Legalization would allow Wyoming to regulate marijuana, either at the state or local level, taking away some of the risk that comes with buying on the black market. Jim Gray, a retired California judge, testified that taxes on retail weed should be kept low enough to keep people buying legally.

“Quality control is a huge, huge issue,” Gray said. “The term ‘controlled substance’ is the biggest oxymoron in our world today, because as soon as you prohibit a substance you give up all of your controls to the bad guys.”

Former Gillette Mayor and state Rep. Frank Latta said doctors also told him marijuana would help with pain from his MS, which he’s been living with for decades. But because it’s illegal, they instead prescribed him the opioid clonazepam. They warned he could become addicted — and he did.

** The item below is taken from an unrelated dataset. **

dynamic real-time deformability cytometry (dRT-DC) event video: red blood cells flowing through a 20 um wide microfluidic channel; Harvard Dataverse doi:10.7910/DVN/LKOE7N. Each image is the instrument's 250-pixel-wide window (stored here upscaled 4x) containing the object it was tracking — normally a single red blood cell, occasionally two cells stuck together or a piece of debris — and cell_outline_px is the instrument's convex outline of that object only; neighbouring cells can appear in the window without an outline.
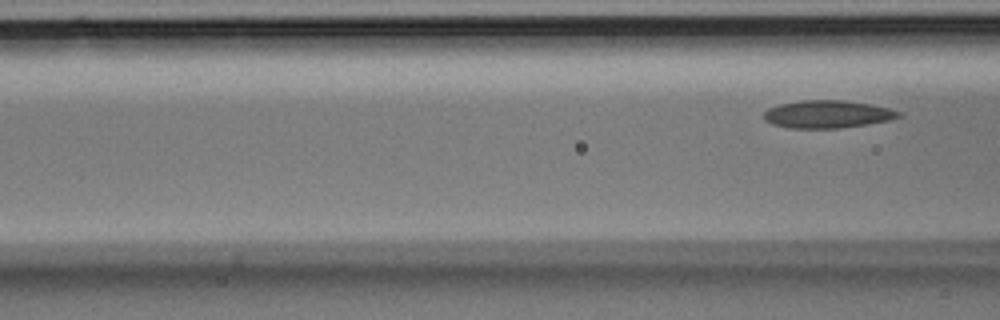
{"species": "Egyptian fruit bat (a non-hibernating species)", "species_latin": "Rousettus aegyptiacus", "temperature_condition": "room temperature", "stored_images_in_passage": 4, "segment_of_instrument_passage": [2, 2], "camera_frame_rate_fps": 3000, "um_per_image_px": 0.085, "animal": {"sex": "male"}, "frame": {"image": 1, "passage_image": 4, "time_ms": 1.0, "image_size_px": [1000, 320], "cell_outline_px": [[900, 116], [888, 120], [868, 124], [840, 128], [788, 128], [772, 124], [764, 120], [764, 112], [768, 108], [780, 104], [804, 100], [844, 100], [868, 104], [888, 108], [900, 112]], "centroid_in_image_um": [70.28, 9.71], "position_along_channel_um": 96.3, "area_um2": 21.56}}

“The withdrawal symptoms I went through for two to three weeks,” Latta said, “not sleeping or not eating, because I was addicted to heroin, because I could not buy a simple plant that would do the same thing.”

Others in favor of the bill included former Rhode Island governor and presidential candidate Lincoln Chafee, California medical cannabis expert Dr. David Bearman, and Teton County Libertarian Party Chair Zach Padilla, who was charged with felony possession of marijuana in 2018.

Those against, including Brett Moline of the Wyoming Farm Bureau Federation and representatives from the Wyoming Medical Society, cited marijuana’s continued criminalization at the federal level, the difficulty of regulating dosages and high costs associated with the necessary infrastructure.

Some, including Susan Gore of Lander and Cheyenne, said it also poses dangers to developing brains and those who start using THC products at a young age can develop addictions more easily. According to Olsen’s bill, marijuana would only be legal for purchase for those over 21, and it would outlaw packaging or advertising THC products to target younger customers.

Arriola said while users can become dependent, the risk of overdose or death is almost nonexistent with marijuana, and even withdrawal is minor — in fact, the drug is sometimes used to treat addiction.

The discussion now moves to the House floor, where the bill will be debated and may be amended further.